Enter the governess, and we meet a woman with her own proneness to develop her own sexual repression issues, perhaps even a propensity for sexual deviance, which exists within all of us. However, when she learns the story of Miss Jessell, and claims to even see her ghost, maybe what she is doing is fearing her own weaknesses, mirroring herself onto Jessell, who may be more similar to her than we think. And, just like that, now we have two sexually repressed women in the lives of the two children. Repressed people collaterally damaging the children whom they were supposed to care for. 

This theory is supported by, among many other writings, by the article`Miss Jessel': Mirror Image of the Governess," published in Literature and Psychology (1968) pp 30-38. 

Essentially, the theory is summarized by saying that, when the governess enters the household, she encounters the two kids in their natural, innocent stage. However, as her own sexual frustrations start to manifest, she sees how the children, who are 8 and 10, could also fall prey to bad thoughts and influences. When she sees the ghosts (or thinks she sees them), she realizes that the children have already been tainted by some form of impurity in their past. That, like already mentioned, they have witnessed Peter Quint and Miss Jessell's improper conduct.

The idea of Miss Jessell, her life, her death, and her deviant behavior, make the governess feel as if she, too, could end up like her. As such, she mirrors these views on Flora, and she starts to dislike her. She (Flora), too, may face the same dire future. As a result, Flora begins to look "ugly" in the eyes of the governess:

"[her] incomparable childish beauty had suddenly failed, had quite vanished . . . she was hideously hard; she had turned common and almost ugly."
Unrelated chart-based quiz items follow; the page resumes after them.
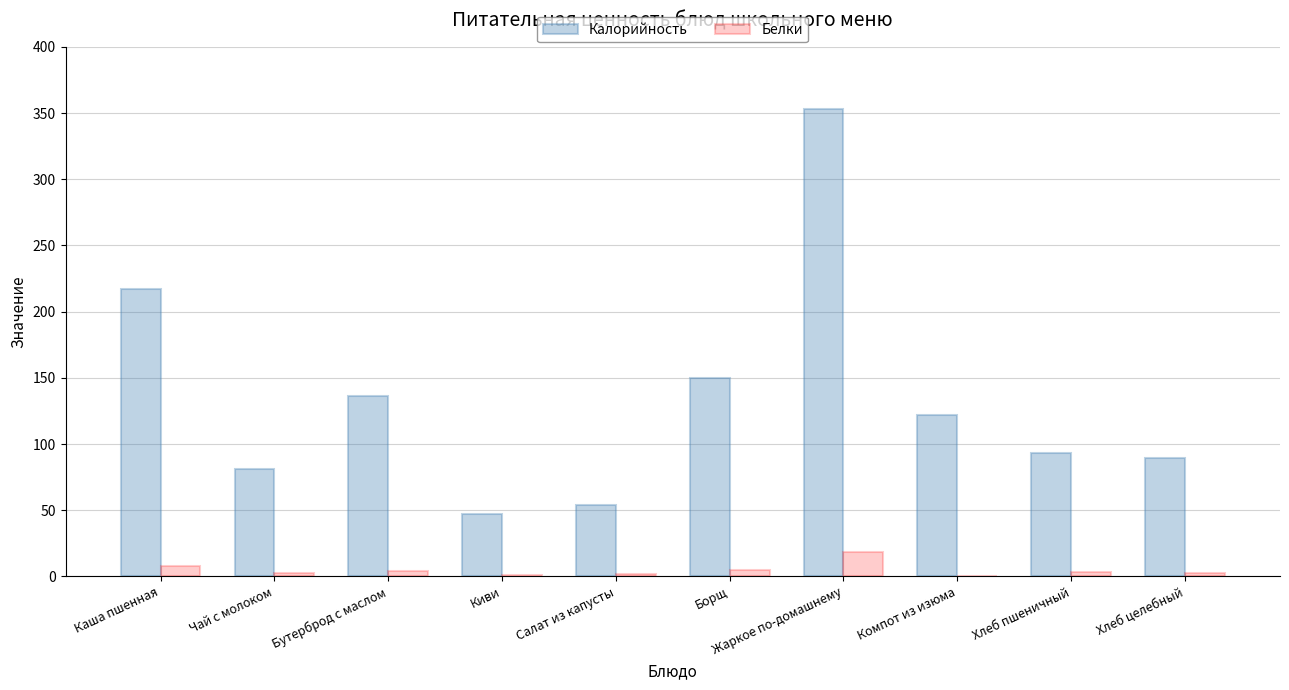

Which label corresponds to the largest value in the chart?

Жаркое по-домашнему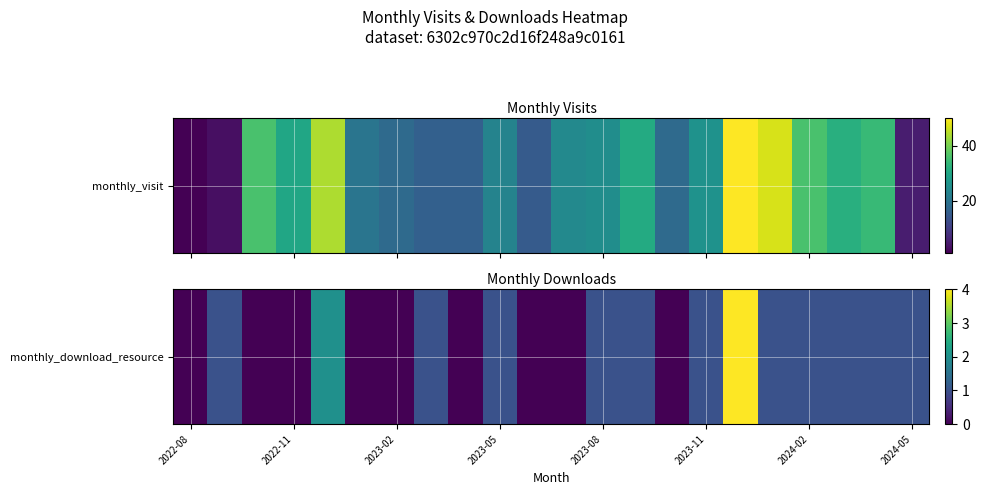

At which category does the chart reach its minimum across all series?

2022-08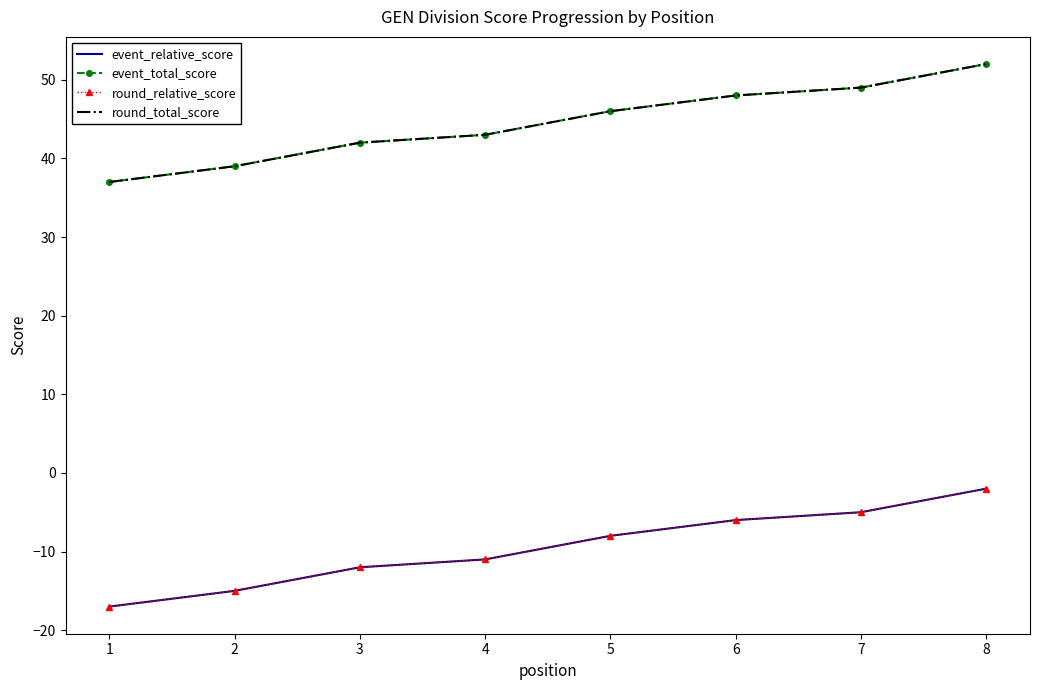

True or false: round_total_score has a value of 11 at 4.

False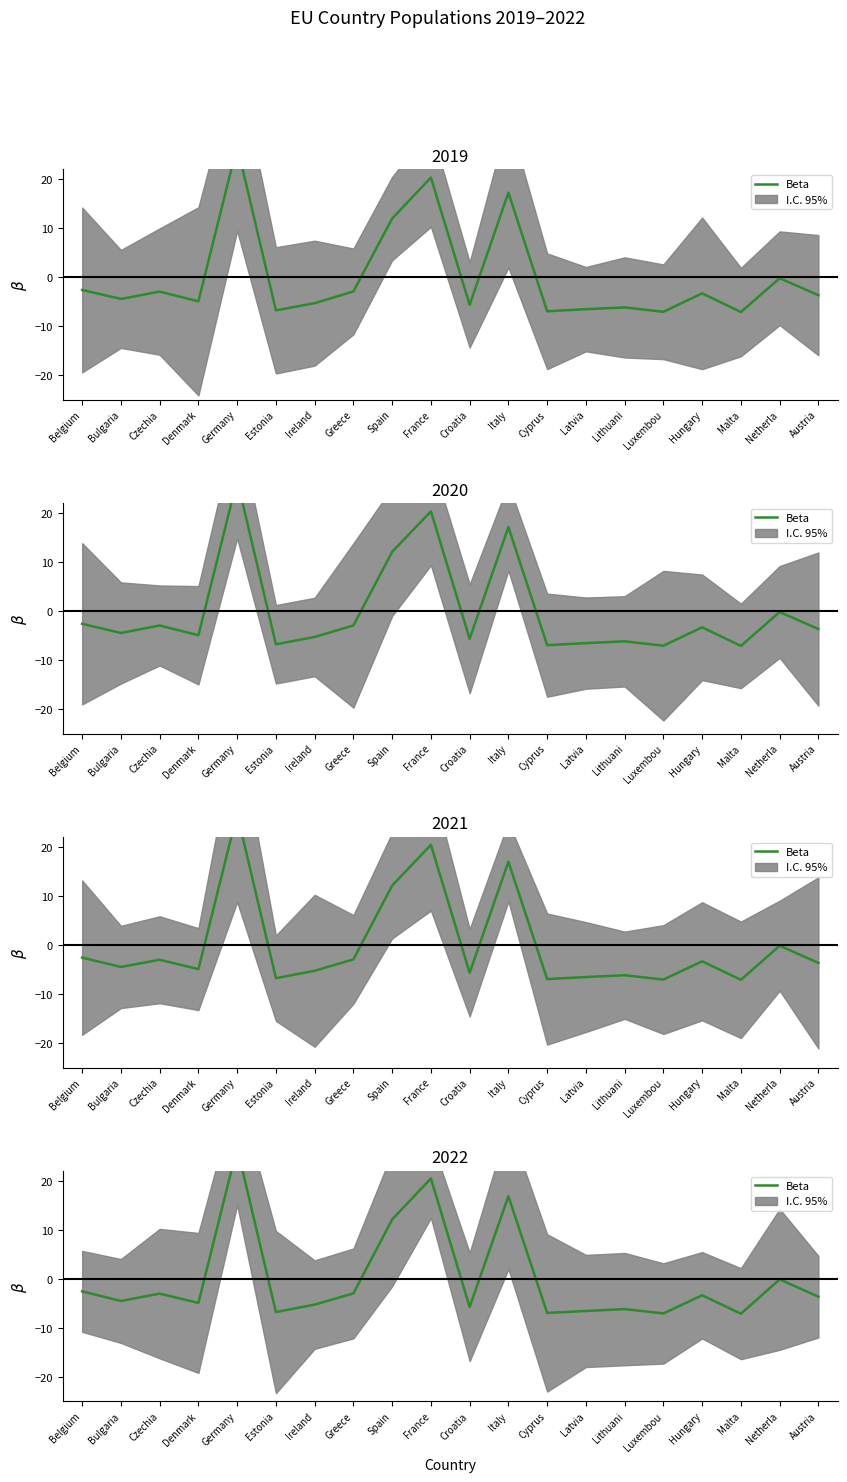

Reading right to left, what are all the values shown in this chart?

-3.6	-0.1	-7.1	-3.3	-7.0	-6.2	-6.5	-6.9	16.9	-5.7	20.5	12.1	-3.0	-5.2	-6.8	26.8	-4.9	-3.0	-4.5	-2.5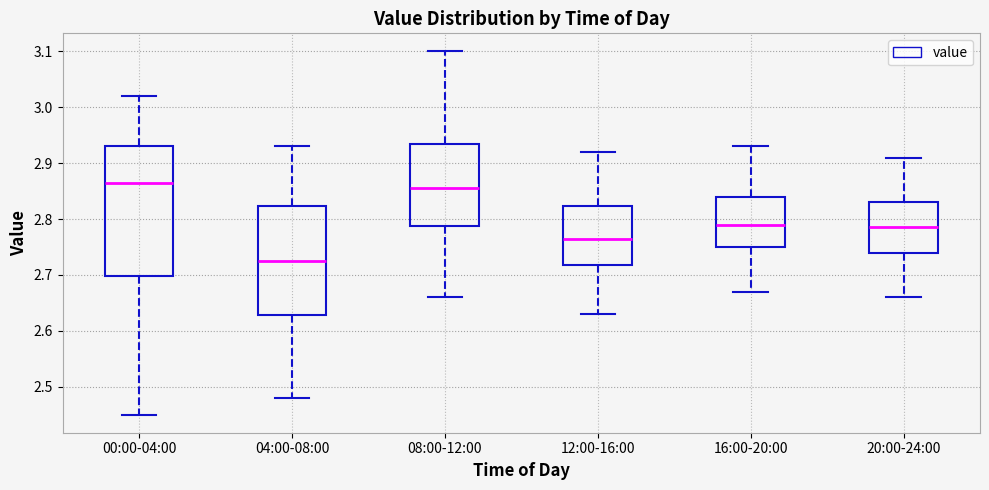

Where does the upper whisker of the box for 04:00-08:00 end on the y-axis? The values are not printed on the chart, so give them approximately, as read against the axis.

2.93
According to Siegel, the evidence of sexual hysteria in the governess are very clear:

  • Isolation—Bly was a faraway country estate
  • Depression—she was away from family for the first time
  • Stress—from such an enormous household and being a young woman with no previous experience in childcare being entirely in charge of children
  • Sexual frustration—she apparently fancies her employer, whom she sees maybe twice, and he hardly notices her. 
  • Loneliness—she is literally on her own in that huge home with the exception of the other service people

Therefore, the sexual hysteria and repression that oppresses the governess, just like the sexual deviant behavior of Jessell and Quint, all contribute to the overall corruption of the innocence of the kids.